Praktycznie od początku etapu nie brakowało zawodników chętnych do ucieczki. Ostatecznie na takich ruch zdecydowało się ponad 30 kolarzy. Ostatecznie taka decyzja opłaciła się jedynie Julian Alaphilippe, bo to on do samego końca utrzymał się na prowadzeniu.
Zawodnik ekipy Soudal Quick-Step wraz z Włochem Mirco Maestri (Team Polit Kometa) zawiązali znakomitą współpracę. Ta pozwoliła im odpierać ataki grup pościgowych, które robiły wszystko, by napędzić się za ich plecami.
ZOBACZ WIDEO: Korzeniowski nie może tylko odcinać kuponów. "Pracuję, aby utrzymywać rodzinę"
Tymczasem Alaphilippe dbał o to, by Maestri na długo pozostał z nim na czele. Z tego powodu praktycznie odpuścił rywalizację na premiach.
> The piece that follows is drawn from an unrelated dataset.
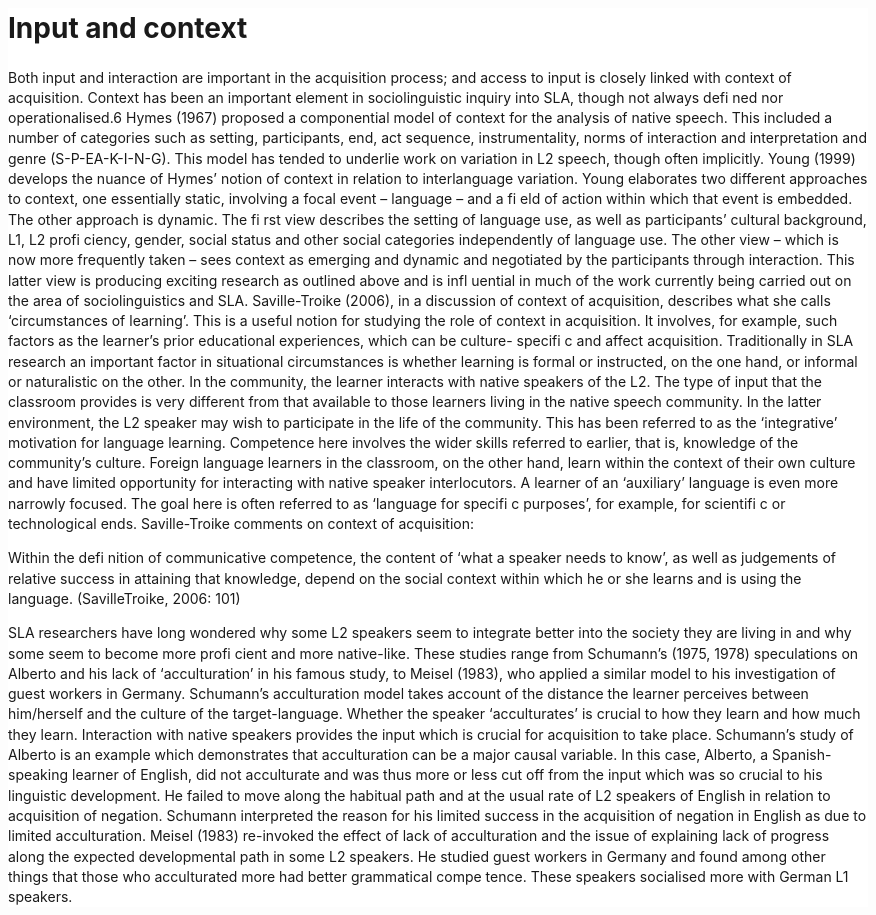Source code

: # Input and context

Both input and interaction are important in the acquisition process; and access to input is closely linked with context of acquisition. Context has been an important element in sociolinguistic inquiry into SLA, though not always defi ned nor operationalised.6 Hymes (1967) proposed a componential model of context for the analysis of native speech. This included a number of categories such as setting, participants, end, act sequence, instrumentality, norms of interaction and interpretation and genre (S-P-EA-K-I-N-G). This model has tended to underlie work on variation in L2 speech, though often implicitly. Young (1999) develops the nuance of Hymes’ notion of context in relation to interlanguage variation. Young elaborates two different approaches to context, one essentially static, involving a focal event – language – and a fi eld of action within which that event is embedded. The other approach is dynamic. The fi rst view describes the setting of language use, as well as participants’ cultural background, L1, L2 profi ciency, gender, social status and other social categories independently of language use. The other view – which is now more frequently taken – sees context as emerging and dynamic and negotiated by the participants through interaction. This latter view is producing exciting research as outlined above and is infl uential in much of the work currently being carried out on the area of sociolinguistics and SLA. Saville-Troike (2006), in a discussion of context of acquisition, describes what she calls ‘circumstances of learning’. This is a useful notion for studying the role of context in acquisition. It involves, for example, such factors as the learner’s prior educational experiences, which can be culture- specifi c and affect acquisition. Traditionally in SLA research an important factor in situational circumstances is whether learning is formal or instructed, on the one hand, or informal or naturalistic on the other. In the community, the learner interacts with native speakers of the L2. The type of input that the classroom provides is very different from that available to those learners living in the native speech community. In the latter environment, the L2 speaker may wish to participate in the life of the community. This has been referred to as the ‘integrative’ motivation for language learning. Competence here involves the wider skills referred to earlier, that is, knowledge of the community’s culture. Foreign language learners in the classroom, on the other hand, learn within the context of their own culture and have limited opportunity for interacting with native speaker interlocutors. A learner of an ‘auxiliary’ language is even more narrowly focused. The goal here is often referred to as ‘language for specifi c purposes’, for example, for scientifi c or technological ends. Saville-Troike comments on context of acquisition:

Within the defi nition of communicative competence, the content of ‘what a speaker needs to know’, as well as judgements of relative success in attaining that knowledge, depend on the social context within which he or she learns and is using the language. (SavilleTroike, 2006: 101)

SLA researchers have long wondered why some L2 speakers seem to integrate better into the society they are living in and why some seem to become more profi cient and more native-like. These studies range from Schumann’s (1975, 1978) speculations on Alberto and his lack of ‘acculturation’ in his famous study, to Meisel (1983), who applied a similar model to his investigation of guest workers in Germany. Schumann’s acculturation model takes account of the distance the learner perceives between him/herself and the culture of the target-language. Whether the speaker ‘acculturates’ is crucial to how they learn and how much they learn. Interaction with native speakers provides the input which is crucial for acquisition to take place. Schumann’s study of Alberto is an example which demonstrates that acculturation can be a major causal variable. In this case, Alberto, a Spanish-speaking learner of English, did not acculturate and was thus more or less cut off from the input which was so crucial to his linguistic development. He failed to move along the habitual path and at the usual rate of L2 speakers of English in relation to acquisition of negation. Schumann interpreted the reason for his limited success in the acquisition of negation in English as due to limited acculturation. Meisel (1983) re-invoked the effect of lack of acculturation and the issue of explaining lack of progress along the expected developmental path in some L2 speakers. He studied guest workers in Germany and found among other things that those who acculturated more had better grammatical compe tence. These speakers socialised more with German L1 speakers.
Ostatecznie jednak duet ten narzucił takie tempo, że wytrzymał je tylko i wyłącznie Francuz.
Było nieco ponad 15 kilometrów do mety, kiedy to triumfator etapu zdecydował się na samotną ucieczkę. Ostatecznie zdołał pokonać ostatni fragment odcinka i tym samym mistrz świata z 2020 i 2021 roku mógł cieszyć się z końcowego triumfu po tym, jak zaatakował już na około 130 km przed końcem czwartkowych zmagań.
- Nie planowałem 125-kilometrowej ucieczki. To dla mnie wspaniałe zwycięstwo po trudnym okresie - przyznał po zakończeniu etapu Alaphilippe.
31 sekund do zwycięzcy stracił Ekwadorczyk Jhonatan Narvaez, a 33 Belg Quinten Hermans. Wysokie, 12. miejsce zajął Rafał Majka z UEA Team Emirates. Jednocześnie z nim linię mety przekroczył kolega z zespołu, a także lider wyścigu Tadej Pogacar. Duet ten stracił do Alaphilippe 5,25 minut. Z kolei Stanisław Aniołkowski po udanym odcinku w środę (więcej TUTAJ) tym razem był 145.